Met behulp van reviews binnen de afdelingen en de lopende projecten wordt continu gekeken waar ondersteuning nodig is en waar verbeteringen in de procesgang en de opgeleverde resultaten mogelijk is.
Maandelijks wordt met iedere manager een zogenaamde kwaliteitsbeheerbijeenkomst (quality management meeting, qmm) gehouden. Tijdens de qmm wordt aan de hand van de kwaliteitsparagraaf in het jaarplan, de resultaten van de reviews en de lopende en nieuw te starten projecten gekeken waar de aandacht de komende tijd op gericht moet worden. Omdat de bijeenkomst regelmatig plaatsvindt, wordt kwaliteit meer en meer als onderdeel van het dagelijks gebeuren ervaren.
De toekomst richt zich vooral op de borging van het geheel. Er is een communicatieplan opgesteld om alle medewerkers en overige betrokkenen op de juiste momenten te attenderen, aansporen, overtuigen, informeren en instrueren. Verder worden alle lopende projecten tenminste begeleid bij de start en de afronding. Documentatiebeheer gaat een steeds crucialere rol spelen. Hieruit zal een groot deel van het configuratiebeheer gevoed gaan worden.
Leefregels
De weg naar een integraal kwaliteitssysteem voor een IT-organisatie is niet eenvoudig. Een dergelijk proces levert een groot aantal leermomenten op, met afwisselend een positieve en soms negatieve invloed op het traject. Hieronder volgt een overzicht van een aantal belangrijke leerpunten, die voor ons leefregels zijn geworden.
Kwaliteitszorg moet een continue activiteit zijn waarvoor structureel tijd en geld ter beschikking wordt gesteld.
Het is niet mogelijk om de kwaliteit te waarborgen als de organisatie, het hogere management, er niet achter staat.
Het bewustwordingsproces heeft tijd nodig. Het is beter om de tijd te nemen om de betrokkenen in hun eigen tempo door het bewustwordingsproces te loodsen.

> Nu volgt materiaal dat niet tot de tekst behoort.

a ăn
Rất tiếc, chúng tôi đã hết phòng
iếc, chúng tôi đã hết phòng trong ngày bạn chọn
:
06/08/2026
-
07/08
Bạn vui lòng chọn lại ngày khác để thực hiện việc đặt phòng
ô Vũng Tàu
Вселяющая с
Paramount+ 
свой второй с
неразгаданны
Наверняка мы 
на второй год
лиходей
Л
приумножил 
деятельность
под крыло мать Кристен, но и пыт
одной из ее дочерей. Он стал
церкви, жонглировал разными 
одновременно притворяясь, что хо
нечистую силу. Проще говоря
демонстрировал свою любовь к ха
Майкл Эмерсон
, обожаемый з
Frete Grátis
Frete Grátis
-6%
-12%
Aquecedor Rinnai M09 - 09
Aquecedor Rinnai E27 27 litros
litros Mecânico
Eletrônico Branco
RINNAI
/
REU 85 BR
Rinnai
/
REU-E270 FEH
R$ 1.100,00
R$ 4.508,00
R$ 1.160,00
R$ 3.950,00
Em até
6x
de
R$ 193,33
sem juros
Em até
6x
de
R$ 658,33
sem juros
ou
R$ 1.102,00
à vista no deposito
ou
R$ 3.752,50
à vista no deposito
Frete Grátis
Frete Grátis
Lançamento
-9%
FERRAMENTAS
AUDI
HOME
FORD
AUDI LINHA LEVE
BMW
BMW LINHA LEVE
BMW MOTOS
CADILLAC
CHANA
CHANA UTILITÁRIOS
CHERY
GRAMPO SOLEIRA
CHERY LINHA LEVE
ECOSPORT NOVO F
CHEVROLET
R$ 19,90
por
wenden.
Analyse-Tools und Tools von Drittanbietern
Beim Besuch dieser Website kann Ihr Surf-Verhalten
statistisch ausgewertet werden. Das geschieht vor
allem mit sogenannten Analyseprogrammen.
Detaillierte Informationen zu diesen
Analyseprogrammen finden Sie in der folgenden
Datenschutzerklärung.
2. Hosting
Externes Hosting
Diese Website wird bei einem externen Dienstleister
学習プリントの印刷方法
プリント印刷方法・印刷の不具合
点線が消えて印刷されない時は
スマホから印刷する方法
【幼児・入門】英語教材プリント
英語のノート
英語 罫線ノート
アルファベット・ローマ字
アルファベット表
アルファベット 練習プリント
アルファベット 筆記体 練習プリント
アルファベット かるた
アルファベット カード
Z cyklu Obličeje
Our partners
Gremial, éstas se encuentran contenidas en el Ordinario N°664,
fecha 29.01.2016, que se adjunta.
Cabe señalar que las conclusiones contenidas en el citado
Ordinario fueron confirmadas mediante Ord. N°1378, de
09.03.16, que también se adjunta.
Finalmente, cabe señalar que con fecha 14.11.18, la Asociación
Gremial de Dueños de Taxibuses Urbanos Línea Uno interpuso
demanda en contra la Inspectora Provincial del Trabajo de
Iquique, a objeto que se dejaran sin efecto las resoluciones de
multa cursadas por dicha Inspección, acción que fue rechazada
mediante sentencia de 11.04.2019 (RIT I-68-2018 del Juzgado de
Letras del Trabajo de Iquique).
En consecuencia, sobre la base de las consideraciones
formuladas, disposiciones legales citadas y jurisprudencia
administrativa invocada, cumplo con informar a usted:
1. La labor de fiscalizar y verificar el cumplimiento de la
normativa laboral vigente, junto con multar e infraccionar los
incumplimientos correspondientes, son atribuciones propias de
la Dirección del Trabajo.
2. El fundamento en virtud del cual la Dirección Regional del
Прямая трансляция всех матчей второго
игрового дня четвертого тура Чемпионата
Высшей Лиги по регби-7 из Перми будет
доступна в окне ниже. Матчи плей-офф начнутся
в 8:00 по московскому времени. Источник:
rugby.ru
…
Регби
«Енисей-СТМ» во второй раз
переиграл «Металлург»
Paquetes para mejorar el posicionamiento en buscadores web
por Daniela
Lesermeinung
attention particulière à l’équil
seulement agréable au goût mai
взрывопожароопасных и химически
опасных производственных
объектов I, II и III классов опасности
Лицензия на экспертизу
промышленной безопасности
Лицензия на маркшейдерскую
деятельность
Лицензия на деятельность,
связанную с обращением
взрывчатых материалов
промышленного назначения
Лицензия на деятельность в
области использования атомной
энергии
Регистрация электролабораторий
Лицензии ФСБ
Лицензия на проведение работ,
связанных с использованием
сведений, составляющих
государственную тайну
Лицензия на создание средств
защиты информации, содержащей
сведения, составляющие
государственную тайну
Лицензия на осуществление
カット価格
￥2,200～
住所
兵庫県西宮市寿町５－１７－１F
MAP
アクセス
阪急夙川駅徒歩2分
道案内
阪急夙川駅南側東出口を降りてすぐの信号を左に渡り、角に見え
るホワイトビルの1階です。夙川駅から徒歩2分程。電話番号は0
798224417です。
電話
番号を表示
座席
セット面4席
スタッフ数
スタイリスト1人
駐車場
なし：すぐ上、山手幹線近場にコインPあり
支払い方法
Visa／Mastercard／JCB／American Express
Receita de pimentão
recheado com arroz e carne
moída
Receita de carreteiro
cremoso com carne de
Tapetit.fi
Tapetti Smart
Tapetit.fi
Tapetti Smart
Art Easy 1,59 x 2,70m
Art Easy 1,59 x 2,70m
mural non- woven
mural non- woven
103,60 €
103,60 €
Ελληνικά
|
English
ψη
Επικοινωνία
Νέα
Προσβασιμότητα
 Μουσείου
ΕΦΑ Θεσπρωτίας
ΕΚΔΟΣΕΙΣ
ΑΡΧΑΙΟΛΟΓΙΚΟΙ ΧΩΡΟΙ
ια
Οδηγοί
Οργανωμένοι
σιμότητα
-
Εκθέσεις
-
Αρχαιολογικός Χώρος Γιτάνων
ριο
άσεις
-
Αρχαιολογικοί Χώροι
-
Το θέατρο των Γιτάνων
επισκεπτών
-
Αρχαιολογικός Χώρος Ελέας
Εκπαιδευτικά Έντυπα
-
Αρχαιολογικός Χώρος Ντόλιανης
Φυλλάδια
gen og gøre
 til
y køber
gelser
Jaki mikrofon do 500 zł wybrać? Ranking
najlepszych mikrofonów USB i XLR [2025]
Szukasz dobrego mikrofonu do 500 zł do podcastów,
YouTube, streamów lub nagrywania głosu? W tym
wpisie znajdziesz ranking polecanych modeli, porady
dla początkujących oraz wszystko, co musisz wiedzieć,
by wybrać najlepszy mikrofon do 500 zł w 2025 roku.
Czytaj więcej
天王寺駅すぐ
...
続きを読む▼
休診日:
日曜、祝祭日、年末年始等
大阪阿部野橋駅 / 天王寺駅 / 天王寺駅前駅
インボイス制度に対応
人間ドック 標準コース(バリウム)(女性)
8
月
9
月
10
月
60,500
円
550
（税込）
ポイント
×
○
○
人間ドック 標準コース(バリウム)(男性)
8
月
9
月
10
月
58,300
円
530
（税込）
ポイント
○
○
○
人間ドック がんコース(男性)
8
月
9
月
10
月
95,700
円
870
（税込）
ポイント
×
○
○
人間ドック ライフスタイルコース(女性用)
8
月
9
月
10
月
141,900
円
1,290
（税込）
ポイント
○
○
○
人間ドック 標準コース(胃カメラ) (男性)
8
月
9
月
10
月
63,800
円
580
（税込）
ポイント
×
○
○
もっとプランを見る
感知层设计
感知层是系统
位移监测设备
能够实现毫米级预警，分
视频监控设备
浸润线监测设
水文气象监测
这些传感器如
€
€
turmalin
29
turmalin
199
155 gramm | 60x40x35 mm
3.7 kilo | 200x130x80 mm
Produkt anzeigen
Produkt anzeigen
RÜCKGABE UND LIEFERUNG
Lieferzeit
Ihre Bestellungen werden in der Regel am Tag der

Het iteratief afstemmen van de concepten met de betrokkenen vergroot de acceptatiegraad en zorgt ervoor dat de betrokkenen zich eigenaar gaan voelen.
Itil, CMM en ISO lossen geen enkel probleem op, ze vormen echter een uitstekend raamwerk voor het opzetten van een (integraal) kwaliteitssysteem.
Het is belangrijk dat op- en aanpassingen van de betrokkenen snel worden verwerkt. Anders verliezen ze de aandacht. De actualiteit van het kwaliteitssysteem is een ‘must’.
De toegankelijkheid is van levensbelang voor een kwaliteitssysteem. Met sjablonen is het voor iedereen eenvoudig inzicht te krijgen in alle beschikbare informatie uit het kwaliteitssysteem.
Voor de borging is het beter om één project nauwkeurig te volgen, dan vele projecten oppervlakkig.
Periodiek overleg tussen de kwaliteitsafdeling en de betrokken managers (eigenaars) houdt beiden scherp.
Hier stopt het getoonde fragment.